[Opening PROVIDED MATERIAL section]
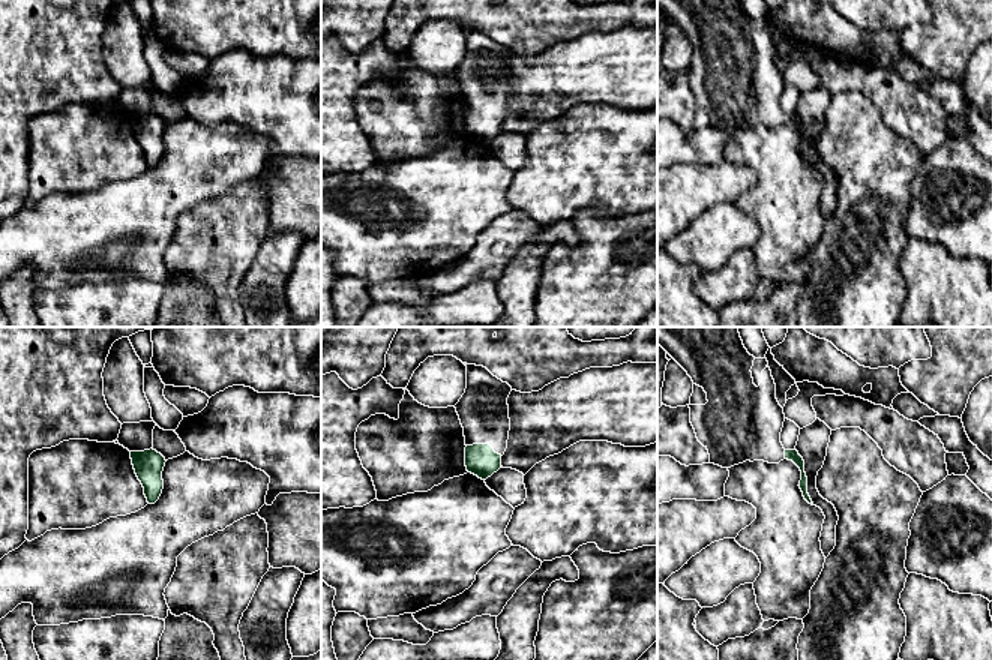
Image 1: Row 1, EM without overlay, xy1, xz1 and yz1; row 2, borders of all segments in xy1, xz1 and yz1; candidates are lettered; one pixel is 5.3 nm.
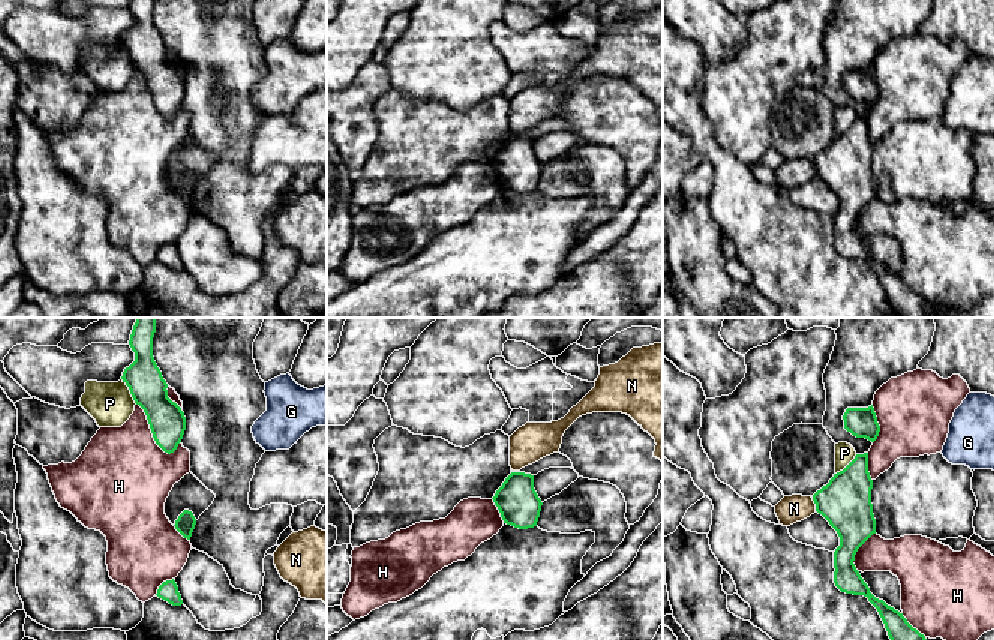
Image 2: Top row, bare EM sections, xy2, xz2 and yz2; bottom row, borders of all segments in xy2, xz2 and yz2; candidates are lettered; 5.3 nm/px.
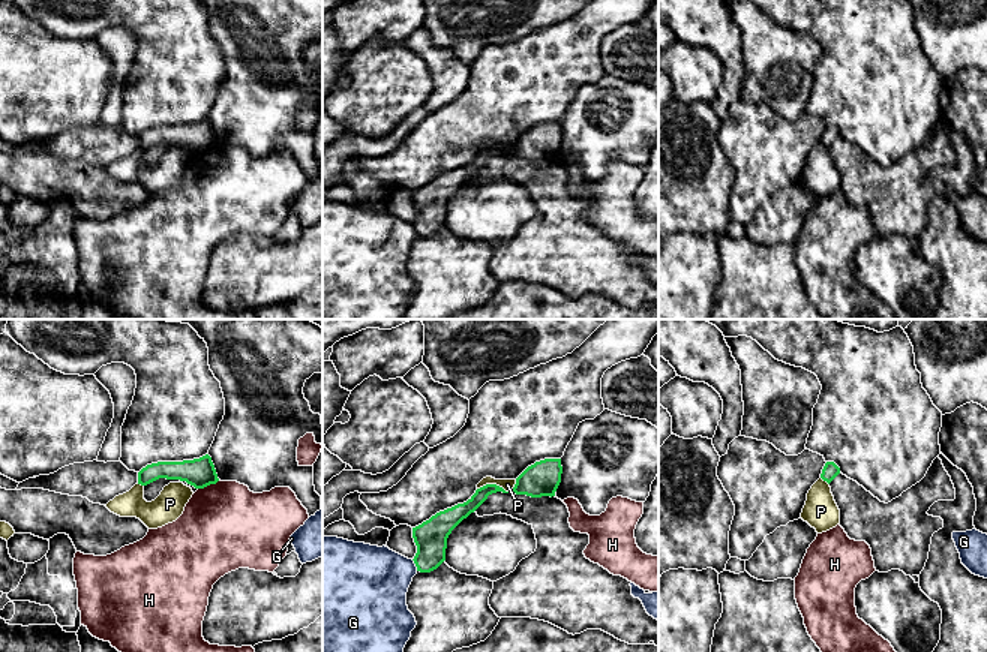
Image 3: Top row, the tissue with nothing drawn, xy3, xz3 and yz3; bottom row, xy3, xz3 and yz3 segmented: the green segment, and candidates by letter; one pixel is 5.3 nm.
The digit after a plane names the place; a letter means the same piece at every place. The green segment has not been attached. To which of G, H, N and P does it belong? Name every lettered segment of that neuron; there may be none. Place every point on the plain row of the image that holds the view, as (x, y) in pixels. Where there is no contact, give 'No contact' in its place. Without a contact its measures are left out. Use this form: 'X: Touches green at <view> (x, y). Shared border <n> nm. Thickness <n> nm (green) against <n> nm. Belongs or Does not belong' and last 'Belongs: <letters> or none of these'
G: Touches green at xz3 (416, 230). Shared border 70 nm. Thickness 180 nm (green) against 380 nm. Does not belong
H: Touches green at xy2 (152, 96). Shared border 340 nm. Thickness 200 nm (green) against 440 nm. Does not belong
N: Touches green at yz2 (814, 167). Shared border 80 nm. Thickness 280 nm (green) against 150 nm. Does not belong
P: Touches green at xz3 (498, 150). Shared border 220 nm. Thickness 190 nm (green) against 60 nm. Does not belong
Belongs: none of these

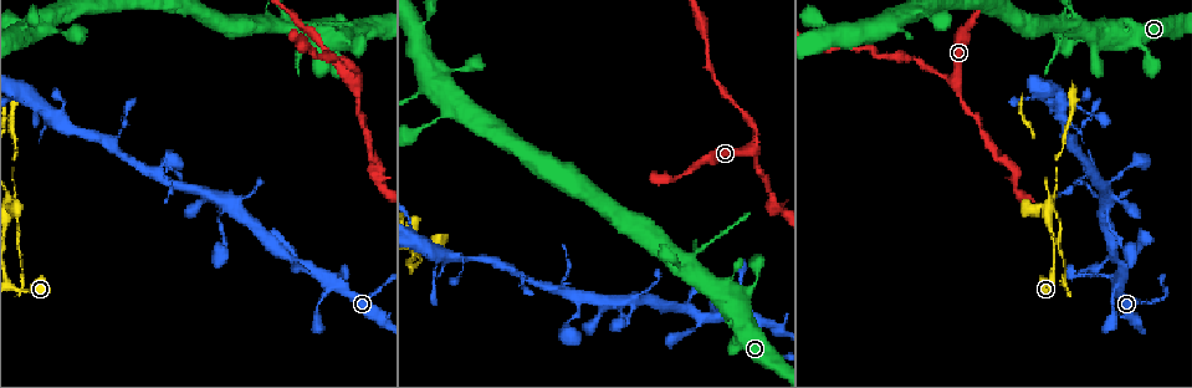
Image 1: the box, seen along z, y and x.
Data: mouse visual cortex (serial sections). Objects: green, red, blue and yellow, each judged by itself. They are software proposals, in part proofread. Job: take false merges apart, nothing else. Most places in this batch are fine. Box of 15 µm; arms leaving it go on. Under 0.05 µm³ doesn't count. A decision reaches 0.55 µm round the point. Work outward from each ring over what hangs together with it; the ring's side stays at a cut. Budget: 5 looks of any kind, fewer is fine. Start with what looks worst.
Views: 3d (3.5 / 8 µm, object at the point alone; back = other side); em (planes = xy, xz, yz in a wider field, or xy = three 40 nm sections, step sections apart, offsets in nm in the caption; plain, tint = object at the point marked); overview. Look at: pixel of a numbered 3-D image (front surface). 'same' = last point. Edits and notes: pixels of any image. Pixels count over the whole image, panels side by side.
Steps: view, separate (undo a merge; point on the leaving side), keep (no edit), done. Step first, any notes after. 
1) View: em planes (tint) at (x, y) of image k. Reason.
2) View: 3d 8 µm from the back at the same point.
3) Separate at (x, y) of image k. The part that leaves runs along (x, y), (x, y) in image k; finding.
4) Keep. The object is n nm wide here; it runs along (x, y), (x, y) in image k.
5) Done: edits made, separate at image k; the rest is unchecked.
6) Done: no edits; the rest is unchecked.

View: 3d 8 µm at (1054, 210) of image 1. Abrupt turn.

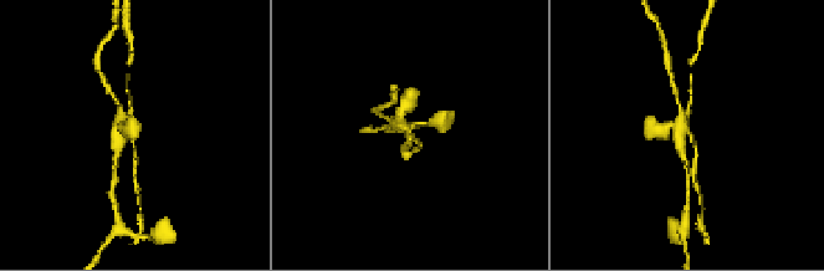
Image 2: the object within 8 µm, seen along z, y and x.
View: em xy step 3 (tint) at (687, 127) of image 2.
[Closing PROVIDED MATERIAL section]
[Opening PROVIDED MATERIAL section]
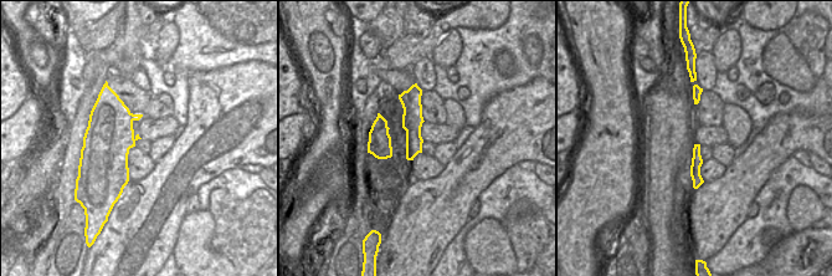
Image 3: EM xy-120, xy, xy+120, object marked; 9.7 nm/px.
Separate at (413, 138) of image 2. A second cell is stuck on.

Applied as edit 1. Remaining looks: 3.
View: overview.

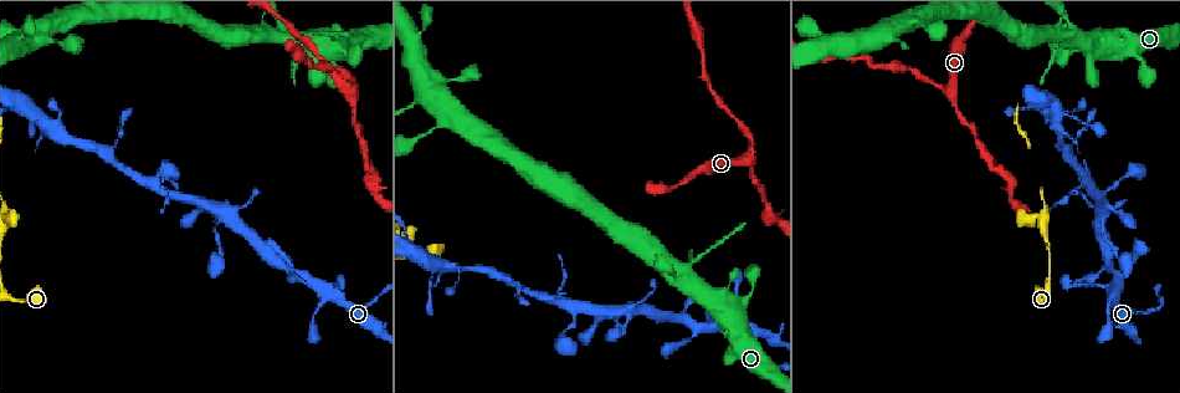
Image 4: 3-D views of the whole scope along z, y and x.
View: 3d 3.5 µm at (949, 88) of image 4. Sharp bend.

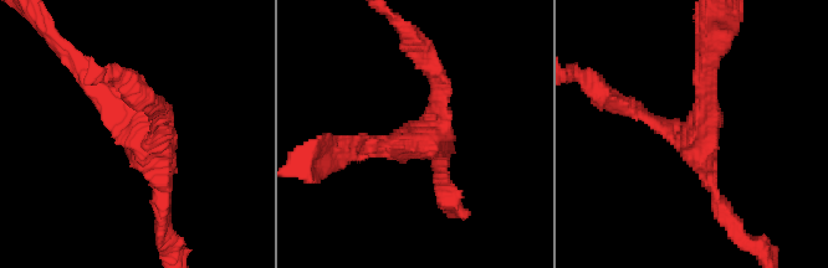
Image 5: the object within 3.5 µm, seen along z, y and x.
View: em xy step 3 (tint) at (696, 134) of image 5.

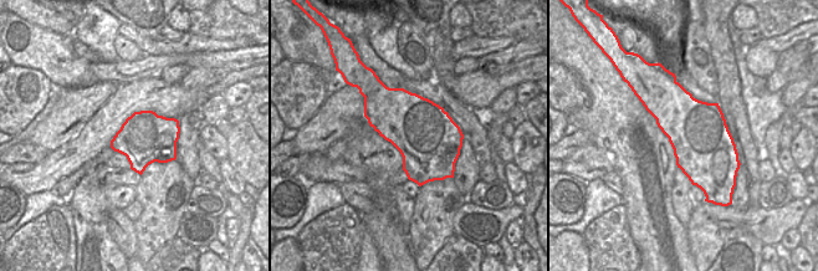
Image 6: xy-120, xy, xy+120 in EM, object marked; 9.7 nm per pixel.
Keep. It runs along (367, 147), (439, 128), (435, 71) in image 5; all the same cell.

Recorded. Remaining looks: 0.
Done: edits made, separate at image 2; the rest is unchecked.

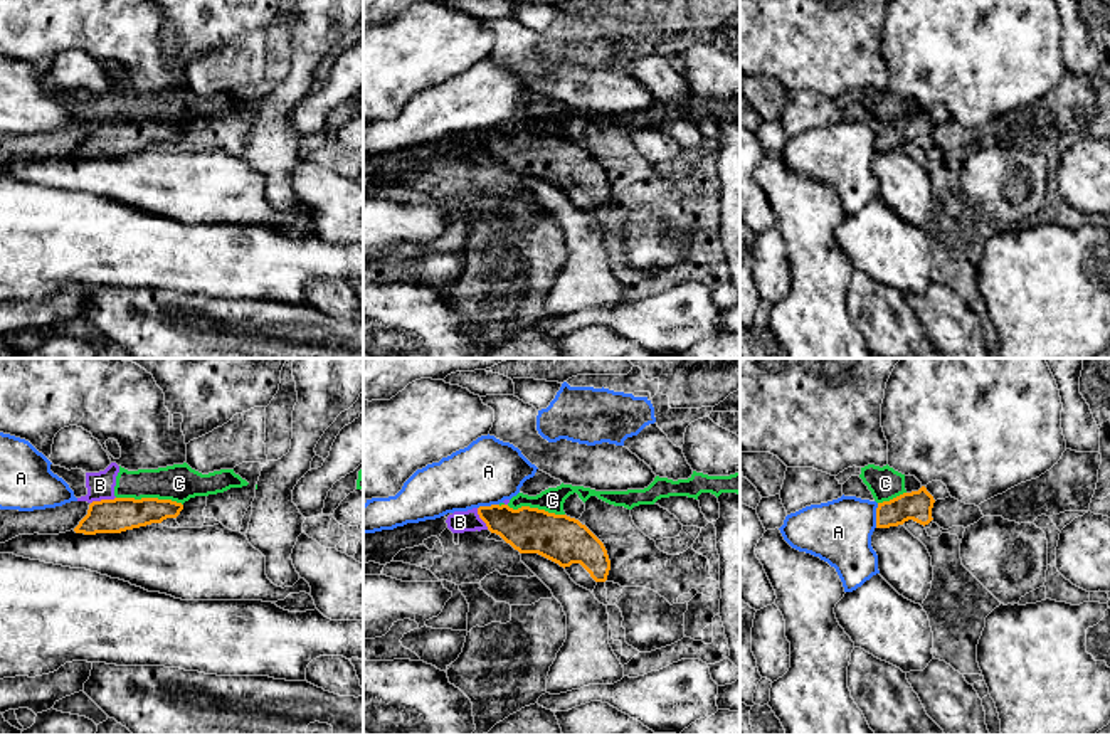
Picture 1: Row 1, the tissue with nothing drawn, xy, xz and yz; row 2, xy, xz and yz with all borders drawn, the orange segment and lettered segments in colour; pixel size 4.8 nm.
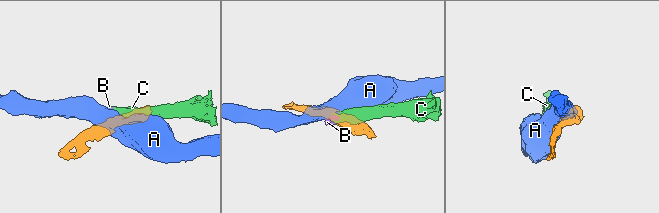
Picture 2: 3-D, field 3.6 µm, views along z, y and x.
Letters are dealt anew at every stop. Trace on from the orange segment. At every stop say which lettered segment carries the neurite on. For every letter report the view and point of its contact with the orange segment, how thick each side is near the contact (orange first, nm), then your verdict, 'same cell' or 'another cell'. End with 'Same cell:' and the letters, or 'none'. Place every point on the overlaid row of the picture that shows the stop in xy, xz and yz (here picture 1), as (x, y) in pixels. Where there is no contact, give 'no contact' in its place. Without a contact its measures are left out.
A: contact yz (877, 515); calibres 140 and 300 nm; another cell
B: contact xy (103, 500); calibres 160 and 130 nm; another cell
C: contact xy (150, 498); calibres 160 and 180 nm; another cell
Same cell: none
[Closing PROVIDED MATERIAL section]
[TASK DESCRIPTION] The data above holds the lines to copy: start at the one with "Picture 1: Row", stop at the one with "Picture 2: 3-D, field", include both, copy them exactly without pictures, and copy nothing else.

[EXPECTED ANSWER]
Picture 1: Row 1, the tissue with nothing drawn, xy, xz and yz; row 2, xy, xz and yz with all borders drawn, the orange segment and lettered segments in colour; pixel size 4.8 nm.
Picture 2: 3-D, field 3.6 µm, views along z, y and x.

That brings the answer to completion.